_SUPPLIED RECORDS_
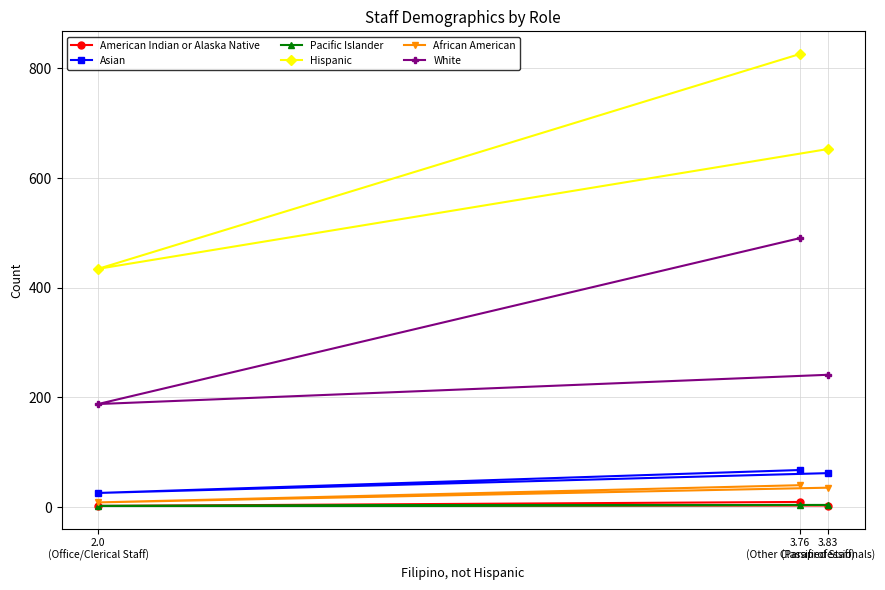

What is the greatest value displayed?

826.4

---

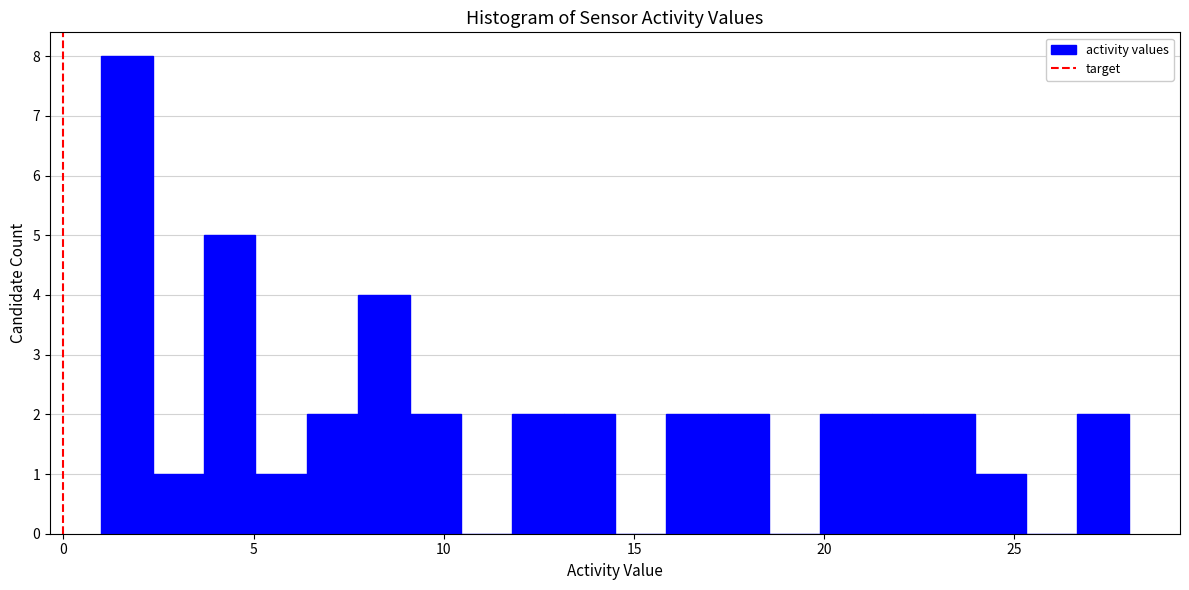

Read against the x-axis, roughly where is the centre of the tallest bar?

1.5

* * *

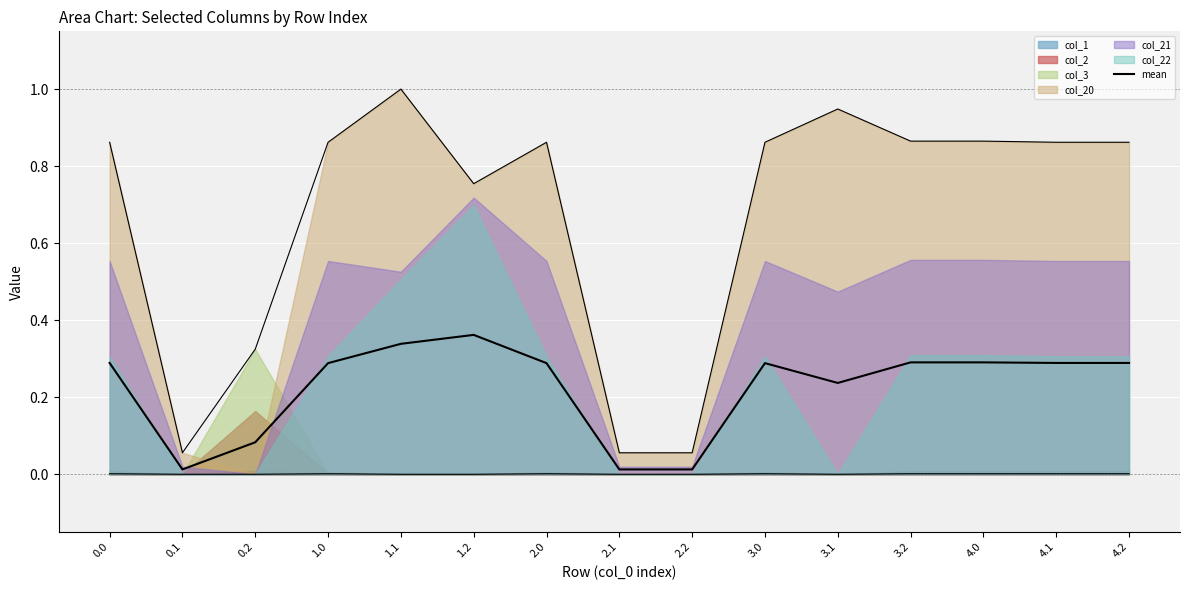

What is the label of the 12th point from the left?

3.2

_EXERCISE DETAILS_
Collect every line in the items above that contains the word "What", and copy each such line in full.

_RESPONSE TO THIS TASK_
What is the greatest value displayed?
What is the label of the 12th point from the left?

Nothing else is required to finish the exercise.